The New York Daily News reports that Hollande wants to ban homework in France in a bid to enforce social equality. Hollande is acting on concerns that children from wealthier families may receive assistance from their parents, while disadvantaged children do not.

As Dave Barry would (hopefully) say, we are not making this up.

The French president announced the proposal as part of a larger set of education reforms at La Sorbonne in Paris last week. Schoolwork must be done at school “rather than in the home if we want to support the children and re-establish equality,” Hollande said, according to the Wall Street Journal.

The Wall Street Journal pointed to an Ifop poll which found that over two-thirds of the country opposes the ban. (Ifop, the French Institute of Public Opinion, is the leading publisher of French market surveys.)

Hollande’s proposed ban has some precedent in France. In the spring of 2012, The Guardian reported that a group of French parents and teachers had sought a two-week boycott of homework in schools. The group complained that homework amplifies inequalities among school-aged children. On top of that, they said, it’s tiresome.

“If the child hasn’t succeeded in doing the exercise at school, I don’t see how they’re going to succeed at home,” said Jean-Jacques Hazan, the president of France’s other main PTA equivalent, according to The Guardian. “In fact, we’re asking parents to do the work that should be done in lessons.”
****************
**Exercise instructions:**
A) List every news publication that the article on Hollande's proposed homework ban names as reporting on the story.
B) According to the article on Hollande's proposed homework ban, what share of France opposes the ban in the Ifop poll?
C) Retype the passage of the article on Hollande's proposed homework ban from "The Wall Street Journal pointed" up to and including "French market surveys.)".

**Supplied information:**
****************
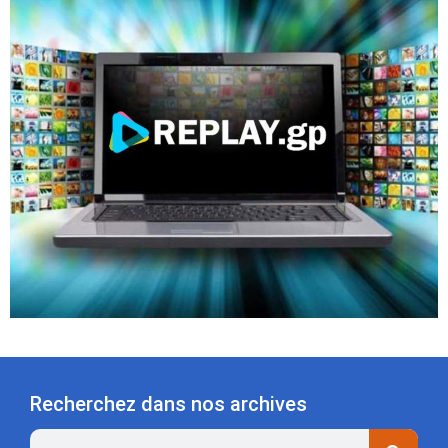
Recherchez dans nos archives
****************
**Exercise results:**
A)
The New York Daily News
The Wall Street Journal
The Guardian

B) Over two-thirds of the country opposes the ban.

C)
The Wall Street Journal pointed to an Ifop poll which found that over two-thirds of the country opposes the ban. (Ifop, the French Institute of Public Opinion, is the leading publisher of French market surveys.)